I haven't pulled it apart as it is working fine so I don't know the burr size. I bought it as untested 'parts or not working' I paid well below £100-00. A bit of a result me thinks.


----------



## Chodpen (Mar 15, 2014)

It has no sticker or signs of serial numbers to be seen, other than a PAC test sticker on the cord, tested Nov 2013 next due Nov 2014


----------



## 4085 (Nov 23, 2012)

Different ships, different captains! I would have wanted to pay £20 maximum for something described as untested etc.....still, if you give it a good clean up you ought to find it quite acceptable.Mr Boots has one as well!


----------



## coffeechops (Dec 23, 2013)

If working well then definitely a bargain, no matter the burr size.


----------



## Chodpen (Mar 15, 2014)

I know it was a gamble, however I should have been able to fix it if it was needed. As luck would have it it appears to be fine. I was hoping it was £59-00 well spent?


----------



## Chodpen (Mar 15, 2014)

Coffeechap

Do you have a hopper that is more suited to non commercial use? The one on it is huge and will hold 2kg of beans, without my specs on it looks like a 67mm tube into the grinder.


----------



## 4085 (Nov 23, 2012)

It will likely have 63 mm burrs. The adjustment ring on the top screws off easily allowing you to measure the top burr and check for sharpness


----------



## Chodpen (Mar 15, 2014)

Thanks

I might have me a little looksee. I must admit it wasn't the best of motorbike rides round the M25 with this beast strapped to the pillion seat, but it worked. From what I can see of the burrs they look clean and well angled. At the moment it comfortably grinds fine enough for my Europiccola. I'm hoping it was a bit of a steal, but I don't really know what it is worth. I'm pretty sure it must be better quality than my Iberital MC2.


----------



## Chodpen (Mar 15, 2014)

63mm it is. Burrs are ok.................I think I might replace them as they don't feel 'scary' sharp. Any ideas of suppliers? I know there are some on e-bay at the moment. What price should I be paying?


----------



## aaronb (Nov 16, 2012)

Fair play, that's a bargain! I would take it apart carefully and give it a good clean though, it's probably got some stale coffee stuck in annoying places that may taint your nice coffee!


----------



## Chodpen (Mar 15, 2014)

The top burr set has just had a visit to the puly caff. It looks better, brushed/scraped around the lower set.It looks ok now. Any thoughts on suppliers of new Burrs. I have a feeling this might be a keeper. Still don't really know how good these are? I am fairly new to this. I like a bargain and a challenge, that said I do like to have good kit. Any advice/comments are really welcome. ( apart from the rude ones!)


----------



## coffeechops (Dec 23, 2013)

I think I got mine from Scott at Happy Donkey three or four years ago, so I ought to think about some new ones in a few more years, I guess... They were about 30 quid. If you find a source, please let me know.
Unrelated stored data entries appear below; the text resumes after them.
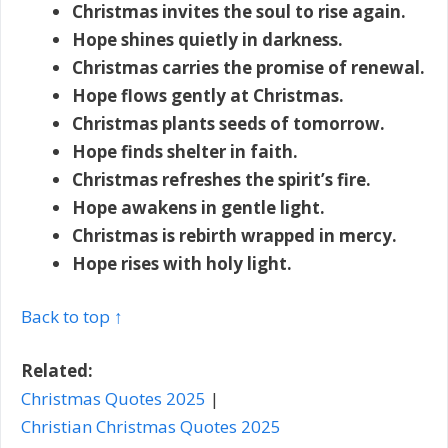
Christmas invites the soul to rise again.
Hope shines quietly in darkness.
Christmas carries the promise of renewal.
Hope flows gently at Christmas.
Christmas plants seeds of tomorrow.
Hope finds shelter in faith.
Christmas refreshes the spirit’s fire.
Hope awakens in gentle light.
Christmas is rebirth wrapped in mercy.
Hope rises with holy light.
Back to top ↑
Related:
Christmas Quotes 2025
|
Christian Christmas Quotes 2025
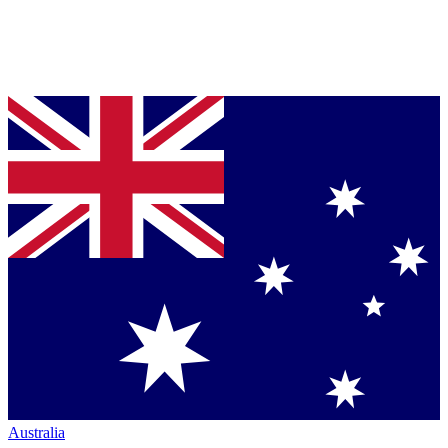
Australia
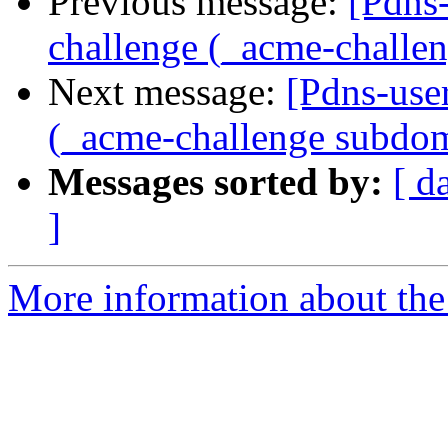
Previous message:
[Pdns
challenge (_acme-challe
Next message:
[Pdns-use
(_acme-challenge subdo
Messages sorted by:
[ d
]
More information about the 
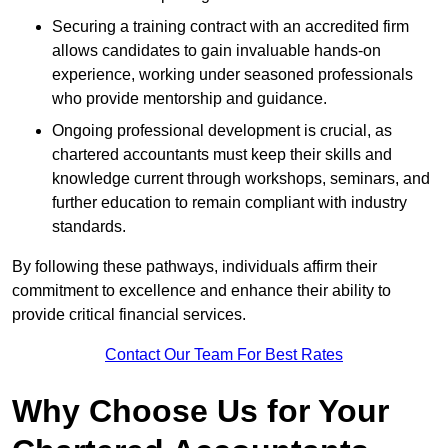
Securing a training contract with an accredited firm
allows candidates to gain invaluable hands-on
experience, working under seasoned professionals
who provide mentorship and guidance.
Ongoing professional development is crucial, as
chartered accountants must keep their skills and
knowledge current through workshops, seminars, and
further education to remain compliant with industry
standards.
By following these pathways, individuals affirm their
commitment to excellence and enhance their ability to
provide critical financial services.
Contact Our Team For Best Rates
Why Choose Us for Your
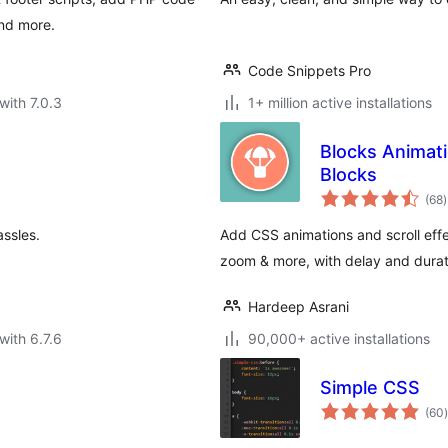
and more.
Code Snippets Pro
with 7.0.3
1+ million active installations
Blocks Animat
Blocks
t
(68
)
r
ssles.
Add CSS animations and scroll effe
zoom & more, with delay and dura
Hardeep Asrani
with 6.7.6
90,000+ active installations
Simple CSS
t
(60
)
I run mine without the hopper, with a spare tamper on top of the beans direct in the throat. I also removed the auto-off switch, and all but the lower doses blades. Sweeps pretty clean.

Colin


----------



## Chodpen (Mar 15, 2014)

I will find some and let you know where I get them. As far as value...........what do you think it's worth? I am pretty sure I'll keep it as I can't see me getting anything much better, what do you think.


----------



## coffeechops (Dec 23, 2013)

Thanks. I'm probably not the one to ask on value/performance; coffeechap or dfk41 are far more experienced than I to judge that.


----------



## Chodpen (Mar 15, 2014)

coffeechap or dfk41

Any idea where I can get burrs for the beast? In your trusted opinions is it a keeper/good grinder?

Ta muchly


----------



## 4085 (Nov 23, 2012)

I will pass to cc on this one


----------